3. The effort to amend the Vienna Convention so that it would ensure compensation to the victims in a more effective way then is currently provided by the Paris-Brussels system can be considered the most advanced revision scenario. It seems possible, since the revision negotiations appear to offer a good opportunity to develop the liability regime focusing on international state liability. This method of revision may also envision a regime more responsive to the interests of potential victims and to environmental considerations.

The advanced revision would include proposals for the introduction of the state liability for nuclear incidents, ideas of spelling unlimited and absolute liability for nuclear damage, plans to establish the liability of the Installation State for damage to the environment.

However, although it would be desirable to develop existing legal regime in the direction of State liability for nuclear installations operating on its territory and ensuring full compensation for victims, it is very likely that this level of revision of the Vienna Convention will not take place during the Diplomatic Conference currently scheduled for the 1996. This scope of amendments can be opposed by a considerable part of States with a large nuclear industry.

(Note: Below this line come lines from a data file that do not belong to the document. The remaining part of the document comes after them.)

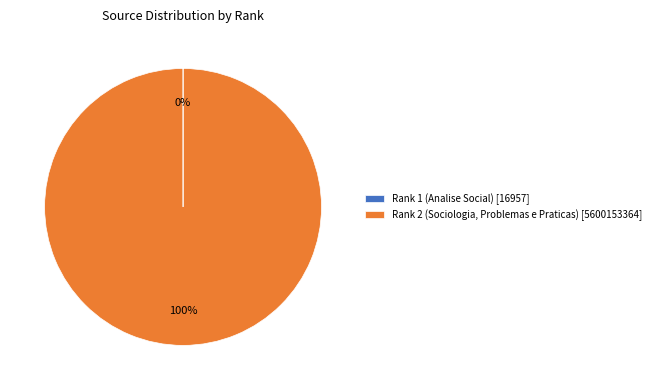

True or false: Rank 2 (Sociologia, Problemas e Praticas) [5600153364] accounts for 86% of the total.

False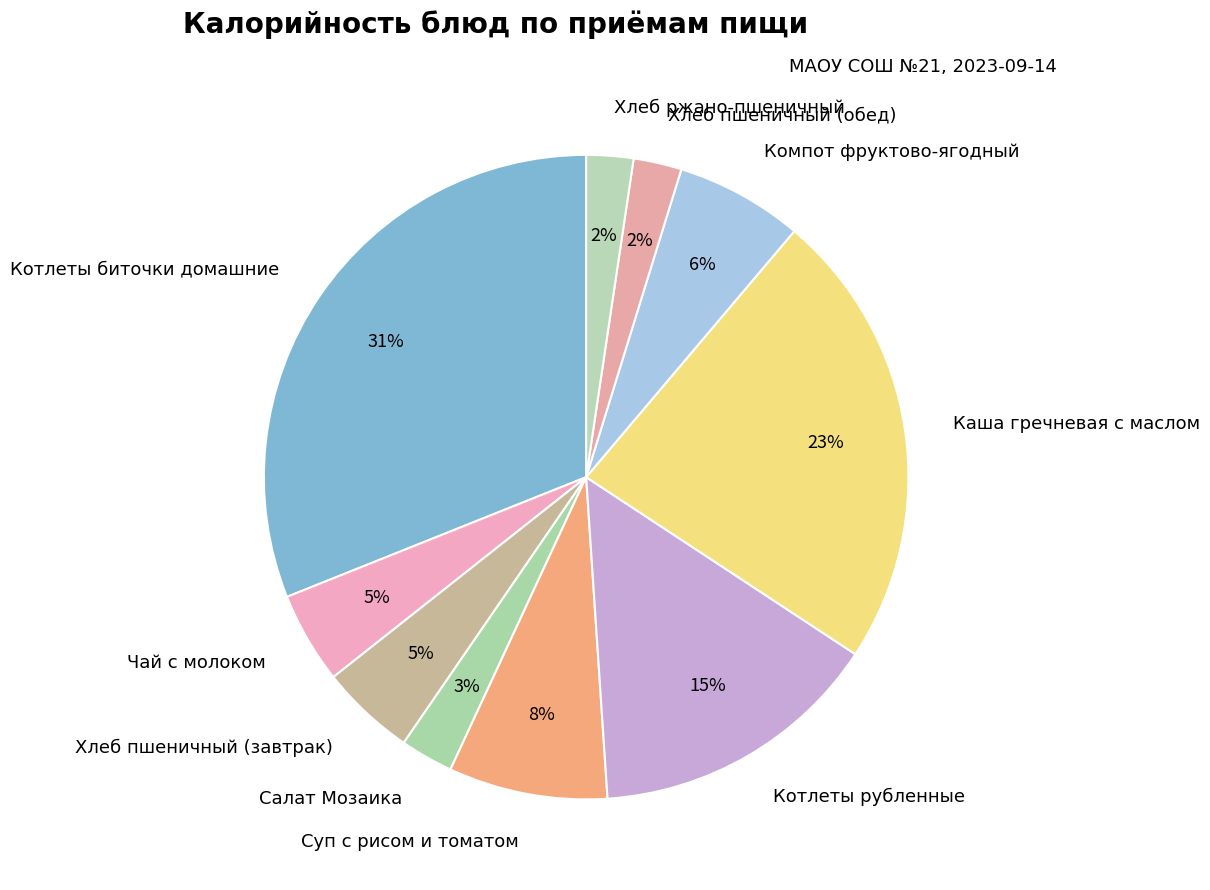

The Котлеты рубленные slice represents 15% of the pie. True or false?

True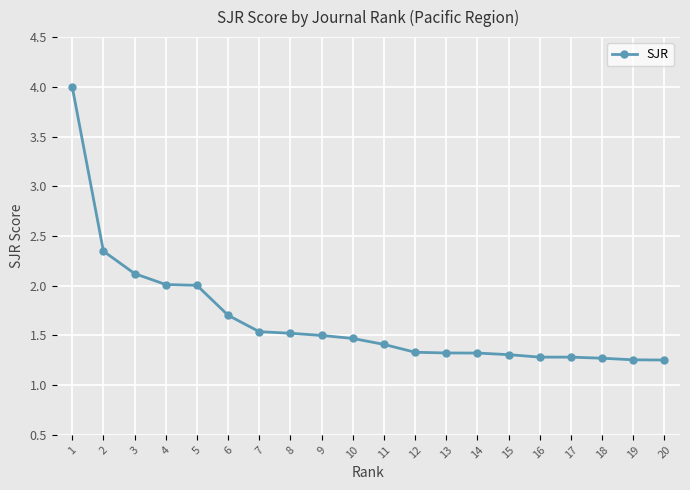

What is the greatest value displayed?

4.0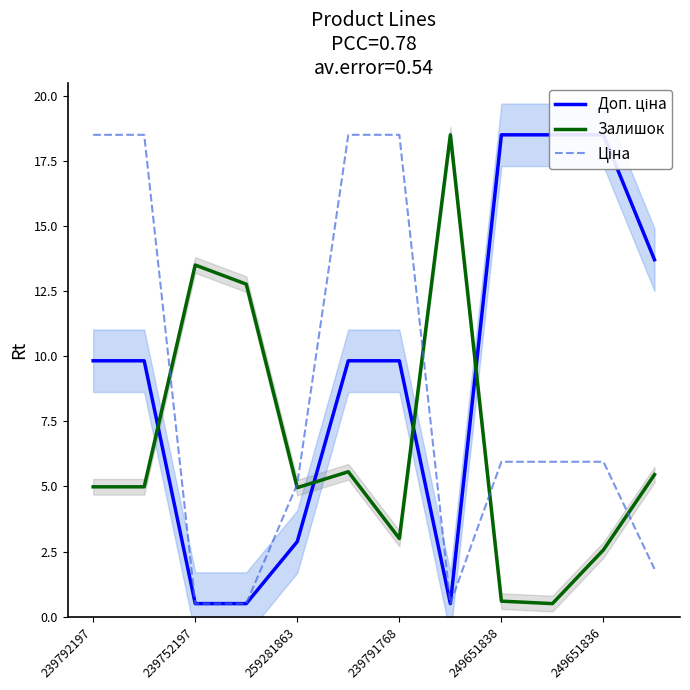

Reading left to right, extract all data points from this chart.

Доп. ціна: 9.8	9.8	0.5	0.5	2.9	9.8	9.8	0.5	18.5	18.5	18.5	13.7
Залишок: 5.0	5.0	13.5	12.8	5.0	5.6	3.0	18.5	0.6	0.5	2.6	5.5
Ціна: 18.5	18.5	0.5	0.5	5.1	18.5	18.5	0.5	5.9	5.9	5.9	1.8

Some other States that would perhaps agree in principle with the development of the international liability regime in this direction, in turn, cannot afford to support an advanced revision platform because of their economic situation. Besides, the ongoing negotiations within the Standing Committee up to now have made very little progress in elaborating proposals that correspond to this level of revision.

The fact that since the beginning of revision negotiations in 1989 Eastern Europe and the USSR have undergone highly important political, economic, and social changes represents a new challenge for the nuclear liability negotiation process. The freedom of actions of many states in transition is now limited by rather difficult economic and political situations. The process of reorganizing their economies, privatizing of the state property, including nuclear power plants, and the possibility of armed conflicts in some of the states introduces new factors to be considered in reaching agreement on questions of liability for nuclear damage.

At present, the international community is very interested in a workable and, if necessary, applicable system of international liability for nuclear damage. Thus, a great measure of care should be exercised in deciding the scope of amendments to the Vienna Convention. Given more then thirty years of the inefficient existence of the Vienna legal regime it is very important that new legal provisions are widely acceptable, meet the interests of the most diverse States participating in the negotiations, and at the same time are able to turn the Vienna regime in to an effective instrument of mitigation of the consequences of nuclear accidents if they arise.